Le président iranien a affirmé que les États-Unis avaient proposé de lever toutes les sanctions imposées au pays en échange de pourparlers, ce que Donald Trump a nié.
Hassan Rouhani a déclaré avoir rencontré des responsables américains à l'Assemblée générale des Nations Unies à la suite d'une intervention de l'Allemagne, du Royaume-Uni et de la France.
Monsieur Atout n'était pas présent.
A son retour de New York, le dirigeant iranien a déclaré que les responsables "avaient clairement indiqué que nous allions lever toutes les sanctions", mais en raison de "l'atmosphère toxique", il a refusé l'offre.
Il a déclaré: "Cette action n’était pas acceptable, c’est-à-dire que dans l’atmosphère de sanctions et l’existence de sanctions et dans l’atmosphère toxique de pression maximale, même si nous voulons négocier, personne ne peut prédire la fin. et le résultat de cette négociation sera. "
M. Trump a répondu aux commentaires de son homologue iranien en tweetant rapidement son refus.
Il a écrit: "J'ai couru voulait que je lève les sanctions qui leur sont imposées pour pouvoir se rencontrer.
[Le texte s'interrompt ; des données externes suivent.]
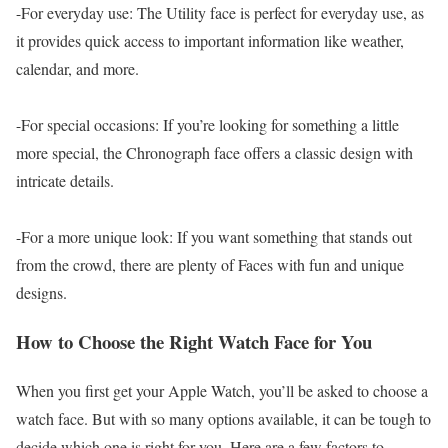
-For everyday use: The Utility face is perfect for everyday use, as
it provides quick access to important information like weather,
calendar, and more.
-For special occasions: If you’re looking for something a little
more special, the Chronograph face offers a classic design with
intricate details.
-For a more unique look: If you want something that stands out
from the crowd, there are plenty of Faces with fun and unique
designs.
How to Choose the Right Watch Face for You
When you first get your Apple Watch, you’ll be asked to choose a
watch face. But with so many options available, it can be tough to
decide which one is right for you. Here are a few factors to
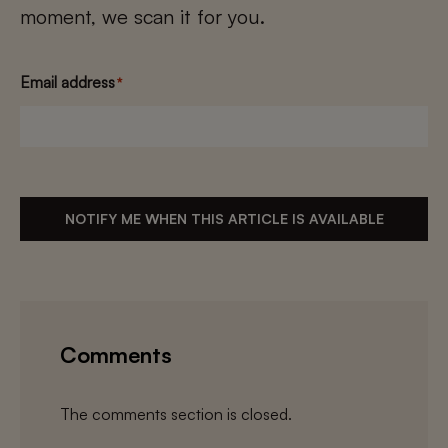
moment, we scan it for you.
Email address
*
NOTIFY ME WHEN THIS ARTICLE IS AVAILABLE
Comments
The comments section is closed.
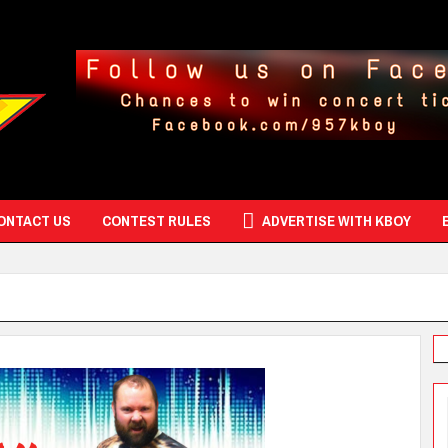
ONTACT US
CONTEST RULES
ADVERTISE WITH KBOY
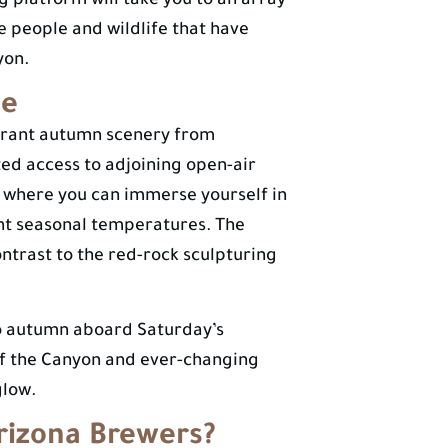
g platform will take you to an array
he people and wildlife that have
yon.
de
vibrant autumn scenery from
ed access to adjoining open-air
pe where you can immerse yourself in
sant seasonal temperatures. The
ntrast to the red-rock sculpturing
o autumn aboard Saturday’s
of the Canyon and ever-changing
glow.
rizona Brewers?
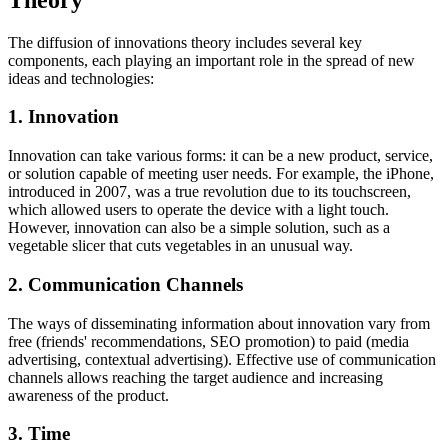
The diffusion of innovations theory includes several key
components, each playing an important role in the spread of new
ideas and technologies:
1. Innovation
Innovation can take various forms: it can be a new product, service,
or solution capable of meeting user needs. For example, the iPhone,
introduced in 2007, was a true revolution due to its touchscreen,
which allowed users to operate the device with a light touch.
However, innovation can also be a simple solution, such as a
vegetable slicer that cuts vegetables in an unusual way.
2. Communication Channels
The ways of disseminating information about innovation vary from
free (friends' recommendations, SEO promotion) to paid (media
advertising, contextual advertising). Effective use of communication
channels allows reaching the target audience and increasing
awareness of the product.
3. Time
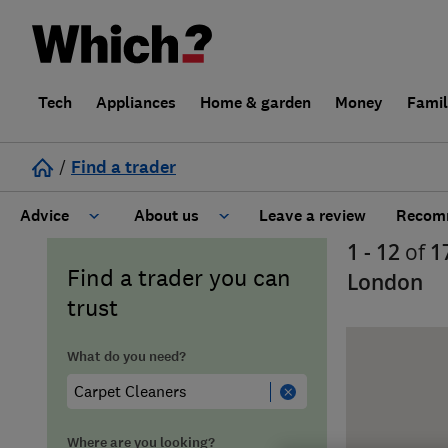
Tech
Appliances
Home & garden
Money
Fami
/
Find a trader
Advice
About us
Leave a review
Recomm
1 - 12
of
1
Cost guide
Learn about Trusted Traders
Find a trader you can
London
trust
Design
Terms and Conditions
What do you need?
Gardening
About our Code of Conduct
General information
Why use Which? Trusted Traders
Where are you looking?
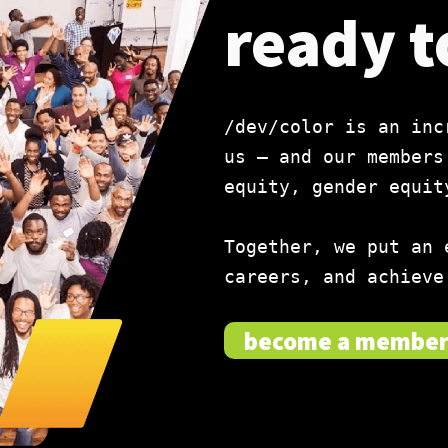
ready t
/dev/color is an inc
us — and our members
equity, gender equit
Together, we put an 
careers, and achieve
become a membe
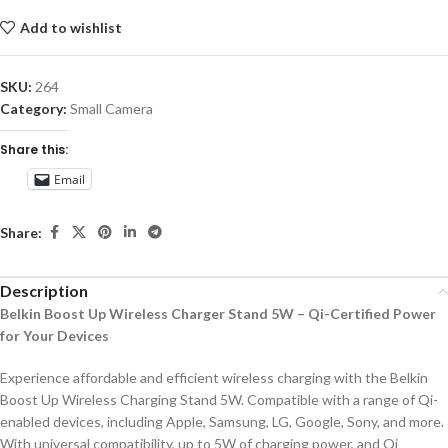
Add to wishlist
SKU:
264
Category:
Small Camera
Share this:
Email
Share:
Description
Belkin Boost Up Wireless Charger Stand 5W – Qi-Certified Power
for Your Devices
Experience affordable and efficient wireless charging with the Belkin
Boost Up Wireless Charging Stand 5W. Compatible with a range of Qi-
enabled devices, including Apple, Samsung, LG, Google, Sony, and more.
With universal compatibility, up to 5W of charging power, and Qi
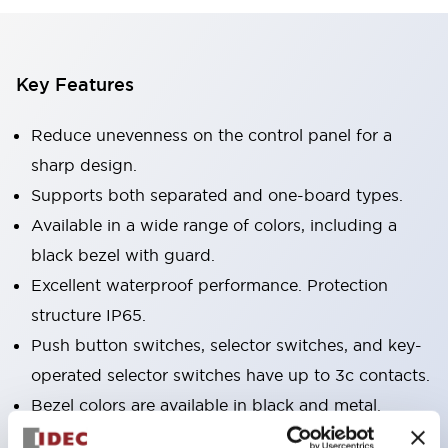
Key Features
Reduce unevenness on the control panel for a
sharp design.
Supports both separated and one-board types.
Available in a wide range of colors, including a
black bezel with guard.
Excellent waterproof performance. Protection
structure IP65.
Push button switches, selector switches, and key-
operated selector switches have up to 3c contacts.
Bezel colors are available in black and metal.
Bright and clear illumination surface with LED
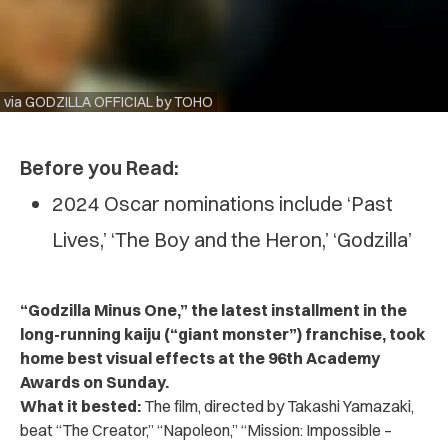
via GODZILLA OFFICIAL by TOHO
Before you Read:
2024 Oscar nominations include ‘Past
Lives,’ ‘The Boy and the Heron,’ ‘Godzilla’
“Godzilla Minus One,” the latest installment in the
long-running kaiju (“giant monster”) franchise, took
home best visual effects at the 96th Academy
Awards on Sunday.
What it bested:
The film, directed by Takashi Yamazaki,
beat “The Creator,” “Napoleon,” “Mission: Impossible –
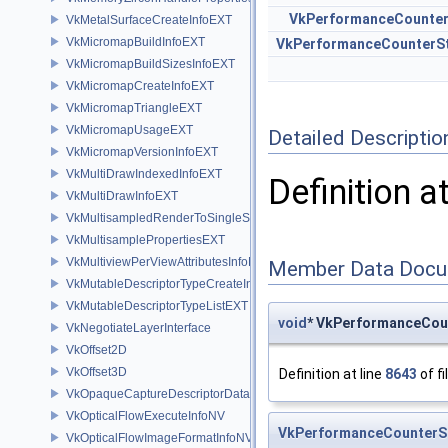
VkPerformanceCounte
VkMetalSurfaceCreateInfoEXT
VkMicromapBuildInfoEXT
VkPerformanceCounterS
VkMicromapBuildSizesInfoEXT
VkMicromapCreateInfoEXT
VkMicromapTriangleEXT
VkMicromapUsageEXT
Detailed Descriptio
VkMicromapVersionInfoEXT
VkMultiDrawIndexedInfoEXT
Definition a
VkMultiDrawInfoEXT
VkMultisampledRenderToSingleSampledInfoEXT
VkMultisamplePropertiesEXT
VkMultiviewPerViewAttributesInfoNVX
Member Data Docu
VkMutableDescriptorTypeCreateInfoEXT
VkMutableDescriptorTypeListEXT
void
* VkPerformanceCou
VkNegotiateLayerInterface
VkOffset2D
VkOffset3D
Definition at line
8643
of fi
VkOpaqueCaptureDescriptorDataCreateInfoEXT
VkOpticalFlowExecuteInfoNV
VkPerformanceCounter
VkOpticalFlowImageFormatInfoNV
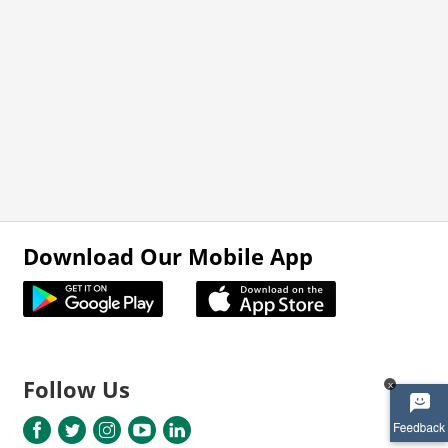
Download Our Mobile App
Follow Us
x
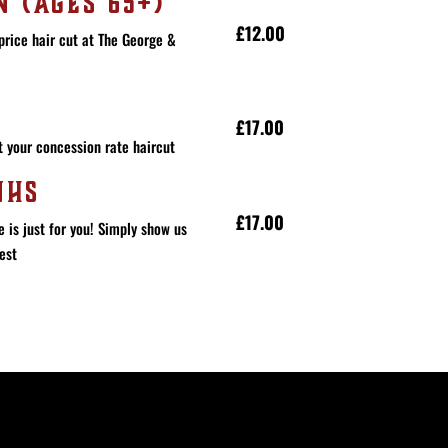
N (AGES 65+)
£12.00
price hair cut at The George &
£17.00
 your concession rate haircut
NHS
£17.00
e is just for you! Simply show us
est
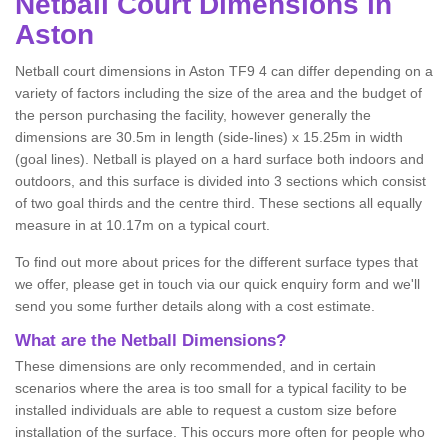
Netball
Court Dimensions in
Aston
Netball court dimensions in Aston TF9 4 can differ depending on a
variety of factors including the size of the area and the budget of
the person purchasing the facility, however generally the
dimensions are 30.5m in length (side-lines) x 15.25m in width
(goal lines). Netball is played on a hard surface both indoors and
outdoors, and this surface is divided into 3 sections which consist
of two goal thirds and the centre third. These sections all equally
measure in at 10.17m on a typical court.
To find out more about prices for the different surface types that
we offer, please get in touch via our quick enquiry form and we'll
send you some further details along with a cost estimate.
What are the Netball Dimensions?
These dimensions are only recommended, and in certain
scenarios where the area is too small for a typical facility to be
installed individuals are able to request a custom size before
installation of the surface. This occurs more often for people who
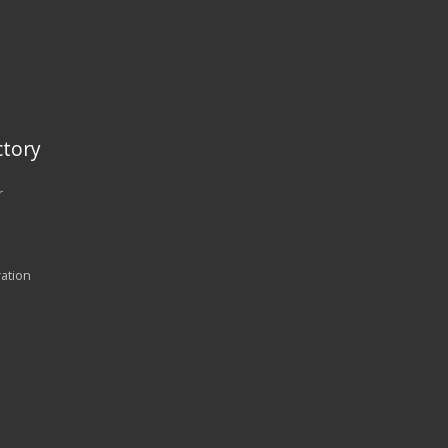
tory
r
ration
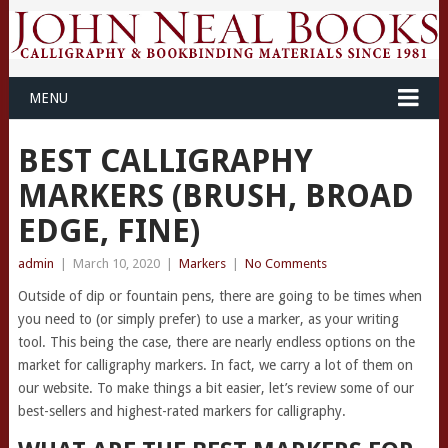
MENU
BEST CALLIGRAPHY
MARKERS (BRUSH, BROAD
EDGE, FINE)
admin
|
March 10, 2020
|
Markers
|
No Comments
Outside of dip or fountain pens, there are going to be times when
you need to (or simply prefer) to use a marker, as your writing
tool. This being the case, there are nearly endless options on the
market for calligraphy markers. In fact, we carry a lot of them on
our website. To make things a bit easier, let’s review some of our
best-sellers and highest-rated markers for calligraphy.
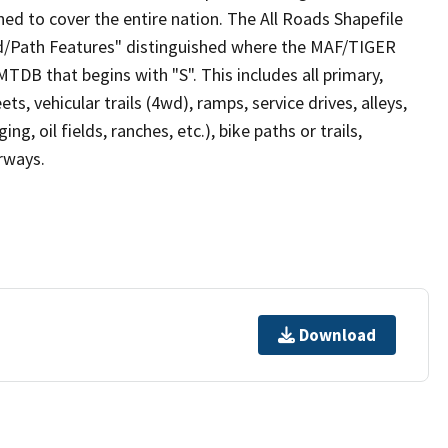
ed to cover the entire nation. The All Roads Shapefile
ad/Path Features" distinguished where the MAF/TIGER
TDB that begins with "S". This includes all primary,
ts, vehicular trails (4wd), ramps, service drives, alleys,
ng, oil fields, ranches, etc.), bike paths or trails,
irways.
Download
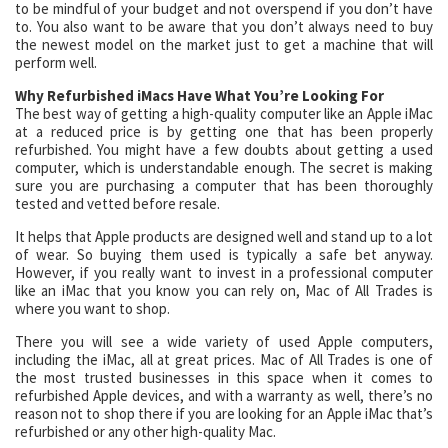
to be mindful of your budget and not overspend if you don’t have
to. You also want to be aware that you don’t always need to buy
the newest model on the market just to get a machine that will
perform well.
Why Refurbished iMacs Have What You’re Looking For
The best way of getting a high-quality computer like an Apple iMac
at a reduced price is by getting one that has been properly
refurbished. You might have a few doubts about getting a used
computer, which is understandable enough. The secret is making
sure you are purchasing a computer that has been thoroughly
tested and vetted before resale.
It helps that Apple products are designed well and stand up to a lot
of wear. So buying them used is typically a safe bet anyway.
However, if you really want to invest in a professional computer
like an iMac that you know you can rely on, Mac of All Trades is
where you want to shop.
There you will see a wide variety of used Apple computers,
including the iMac, all at great prices. Mac of All Trades is one of
the most trusted businesses in this space when it comes to
refurbished Apple devices, and with a warranty as well, there’s no
reason not to shop there if you are looking for an Apple iMac that’s
refurbished or any other high-quality Mac.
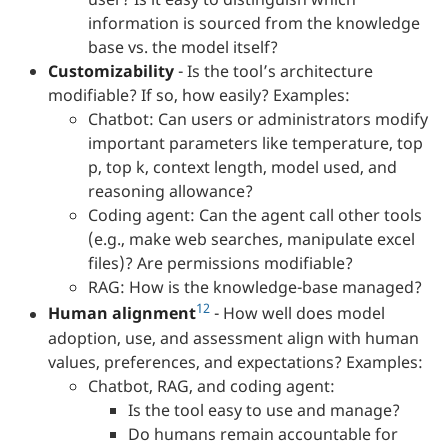
information is sourced from the knowledge
base vs. the model itself?
Customizability
- Is the tool’s architecture
modifiable? If so, how easily? Examples:
Chatbot: Can users or administrators modify
important parameters like temperature, top
p, top k, context length, model used, and
reasoning allowance?
Coding agent: Can the agent call other tools
(e.g., make web searches, manipulate excel
files)? Are permissions modifiable?
RAG: How is the knowledge-base managed?
12
Human alignment
- How well does model
adoption, use, and assessment align with human
values, preferences, and expectations? Examples:
Chatbot, RAG, and coding agent:
Is the tool easy to use and manage?
Do humans remain accountable for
J'ai dit, bien sûr, non! "
Dans son discours à l'ONU, M. Rouhani a accusé les États-Unis de "terrorisme économique sans merci" et de se livrer à un "piratage international".
Il a clairement fait savoir qu'il ne négocierait pas le programme nucléaire iranien tant que les sanctions n'auraient pas été durement frappées.
M. Rouhani a déclaré aux délégués à New York: "Notre réponse à toute négociation sous sanctions est négative."
Il a également déclaré que l'Iran avait "résisté au terrorisme économique le plus impitoyable" d'un pays qui se livrait à la "piraterie internationale".
La dernière dispute entre les deux pays intervient après que M. Trump a déclaré que les États-Unis avaient imposé de nouvelles sanctions à la banque centrale iranienne à la suite de l'implication présumée de Téhéran dans des attaques de drones et de missiles de croisière contre des installations pétrolières saoudiennes.
M. Trump a ré-imposé des sanctions l'année dernière après s'être retiré de l'accord nucléaire iranien, auquel les principaux pays européens, y compris le Royaume-Uni, restent attachés.